Bring on fall with these pumpkin waffles with buttermilk, you will love this cozy fall breakfast recipe. This easy Buttermilk Pumpkin Waffles recipe is one you'll want to make this fall!
In a small pot, add the butter and put over medium heat. Melt completely and remove from heat. Set aside.
In a large bowl, add the flour, cane sugar, sea salt, and baking powder and whisk together. Add melted butter, eggs, pumpkin, buttermilk, and vanilla extract, and whisk to combine completely.
Allow waffle iron to get warm, I cooked these on setting 4 on my waffle iron that I linked above. But, medium on any iron will do! Measure 1 cup of batter into the waffle iron (if you have a smaller iron, you’ll have to do less). Cook until golden brown, about 2 to 4 minutes, depending on your waffle iron.
Serve with your favorite waffle toppings like butter and maple syrup. Store extra waffles in the fridge for up to 3 days, or freeze for up to 3 months.
Notes
Tips
Always use a digital food scale for the best results.

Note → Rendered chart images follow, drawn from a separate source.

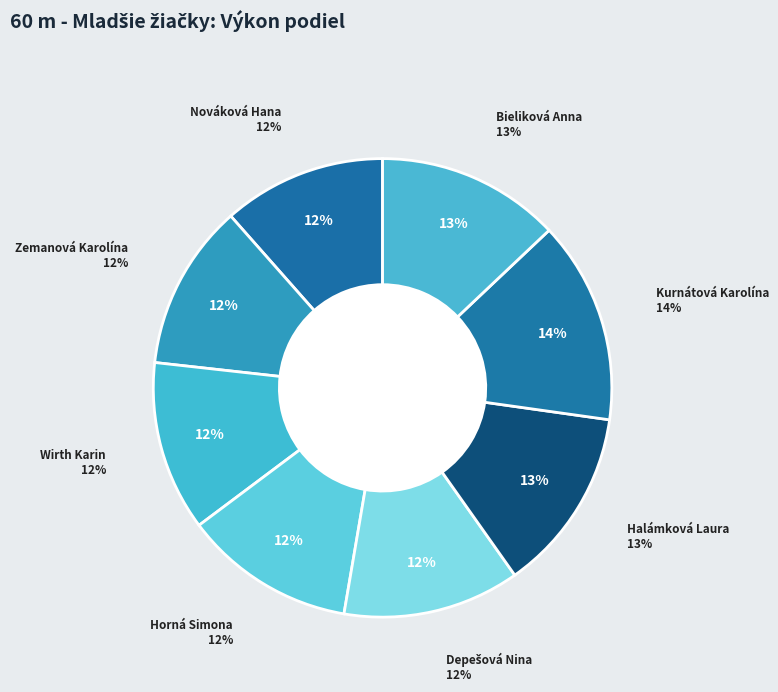

To the nearest percent, what is the combined percentage of Nováková Hana and Zemanová Karolína?

23%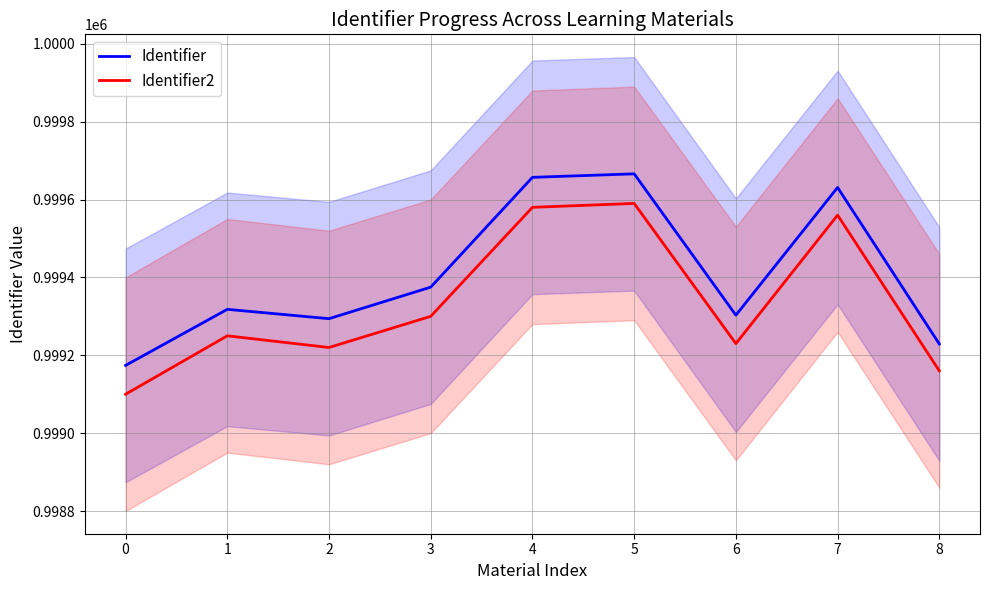

What is the difference between the maximum and minimum values in the Identifier2 series?

490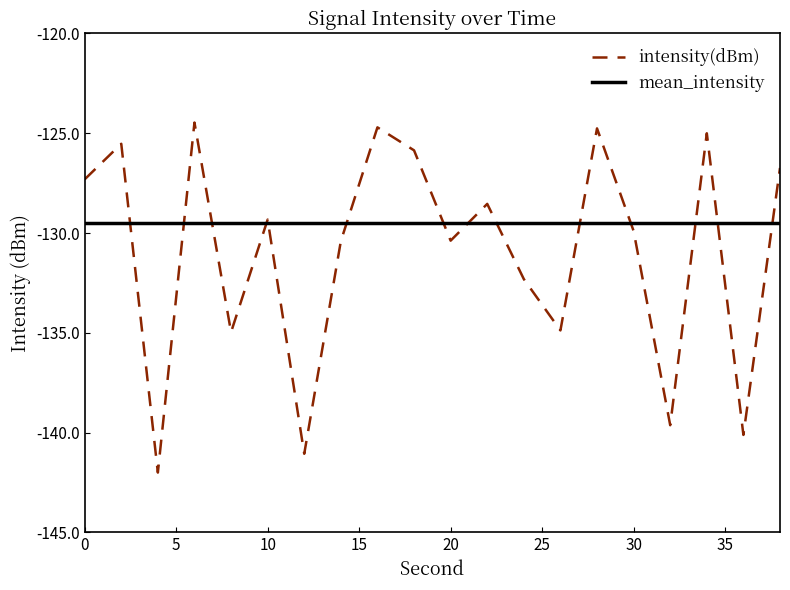

True or false: intensity(dBm) and mean_intensity cross at least once.

True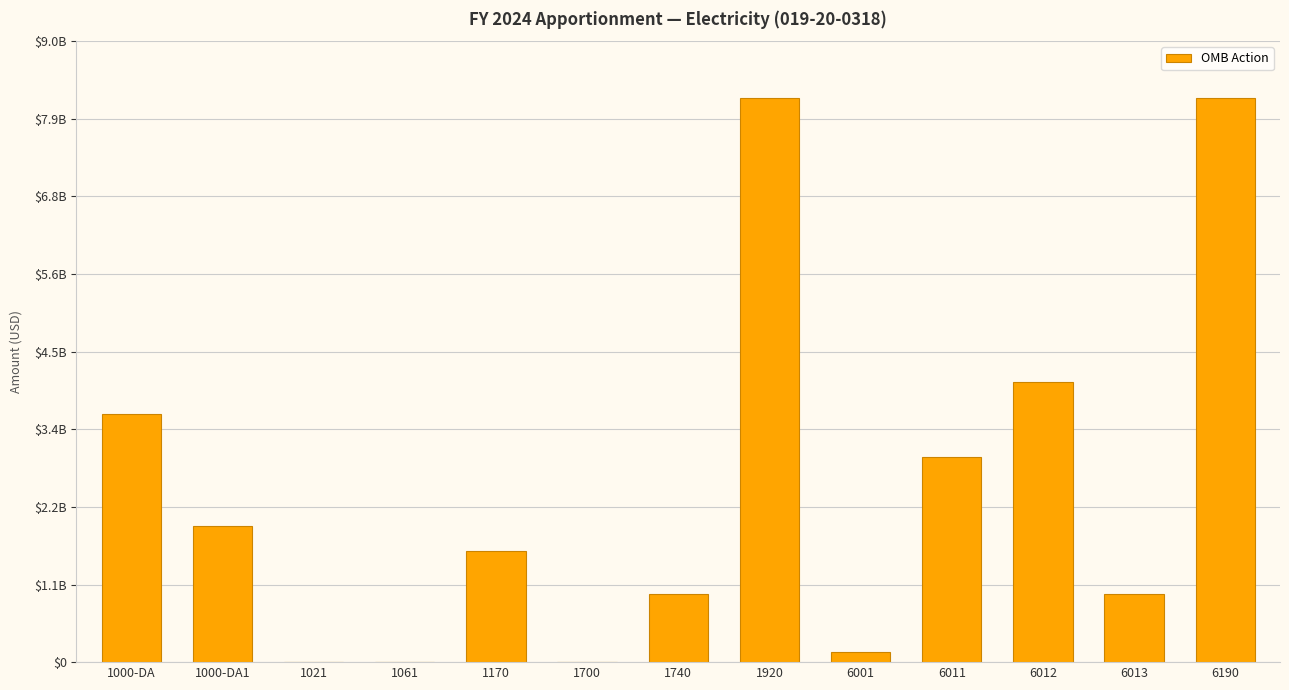

Are the bars horizontal?

No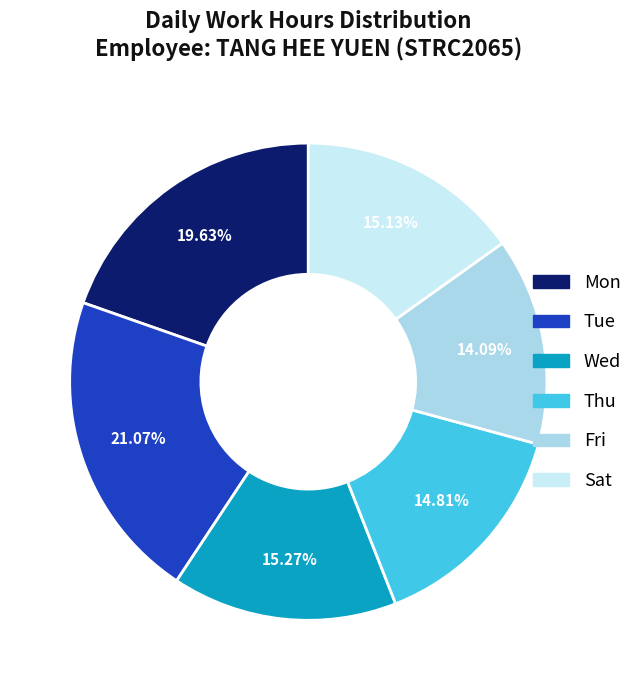

Is there any slice that represents more than half of the pie?

No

This is a simple one bowl recipes, you can use a whisk like I do or even a hand mixer works too.
If you don't have buttermilk, you can easily make your own with milk and lemons. Check out my Organic Buttermilk Recipe. You could also use whole milk in its place, that also works.
You can make the waffle batter a day in advance, cover the bowl and place in the fridge. Then the waffles are ready to cook the following morning.
These waffles freeze great. Store in an airtight container in the freezer. I like to place a piece of parchment paper in between each waffle, this ensures they don't stick together in one giant stack!